Lyme disease is an illness caused by bacteria called Borrelia burdorferi. It is spread by the bite of an infected blacklegged tick. Most people who get Lyme disease recover fully after being treated by their healthcare provider. If not treated, Lyme disease can be serious.
Who’s at Risk?
There are many different types of ticks. Only blacklegged ticks can spread Lyme disease.
Blacklegged ticks, which are sometimes called deer ticks, are commonly found in wooded, grassy areas throughout Chatham-Kent, especially in the Rondeau Park area.

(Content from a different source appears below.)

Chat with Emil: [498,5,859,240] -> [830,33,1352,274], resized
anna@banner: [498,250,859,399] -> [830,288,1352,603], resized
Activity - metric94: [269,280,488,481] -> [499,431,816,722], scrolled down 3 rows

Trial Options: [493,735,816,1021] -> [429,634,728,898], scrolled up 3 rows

Anyone who spends time outdoors, especially in wooded areas, can get Lyme disease. Some people may be more likely to experience serious illness, including children, older adults and people with chronic health conditions.
Things You Can Do
- Learn how to identify blacklegged ticks
- Reduce your risk of Lyme disease
- Remove ticks safely
- Know the symptoms of Lyme disease
What do Blacklegged Ticks Look Like?
Blacklegged ticks are very small. Adult blacklegged ticks are the size of a sesame seed. Young ticks, which are called nymphs, can be as small as a pinhead and very hard to see. Use CK Public Health’s tick identification card to help identify a blacklegged tick.
What You Can Do to Protect Yourself
The best way to protect yourself from Lyme disease is to prevent tick bites. Here’s what you can do:
- Wear bug spray with DEET or Icaridin when outdoors
- Wear long sleeves and pants
- Avoid walking through long grass
- Shower within two hours of spending time outdoors and check yourself for ticks
- If you find a tick on your body, remove it with fine-point tweezers
How to Safely Remove a Tick
If you find a tick on your body, remove it right away. Removing a tick within 24 to 36 hours may reduce your risk of infection.
Don’t kill or squish the tick! Use these steps to remove it:
- Using a pair of fine-point tweezers, grasp the tick close to your skin
- Gently but firmly, tug the tick straight up
- Put the tick in a sealed container
- Bring the tick to the CK Public Health office
You can bring ticks to the CK Public Health office located at the Wish Centre at 177 King Street East in Chatham, Monday to Friday between 8:30 am and 4:30 pm. A public health inspector will identify what type of tick you found and let you know next steps.
Symptoms of Lyme Disease
Early symptoms of Lyme disease appear 3 to 30 days after a bite by an infected blacklegged tick. Most people experience flu-like symptoms, including:
- A rash at the site of the tick bite (sometimes shaped like a bullseye)
- Muscle and joint pain
- Swollen lymph nodes
If Lyme disease is not treated, additional symptoms can appear months or even years later. These include:
- Additional skin rashes
- Severe headaches
- Facial paralysis
- Heart palpitations or irregular heartbeat
- Dizziness or shortness of breath
- Confusion, memory loss and inflammation of the brain or spinal cord
- Shooting pains, numbness or tingling in hands and feet
- Arthritis and severe joint pain and swelling
If You Think You Have Lyme Disease
If you think you have Lyme disease, see your health care provider. Most people who get Lyme disease recover quickly and completely with treatment. For other questions or concerns, you can contact CK Public Health to speak to a public health inspector.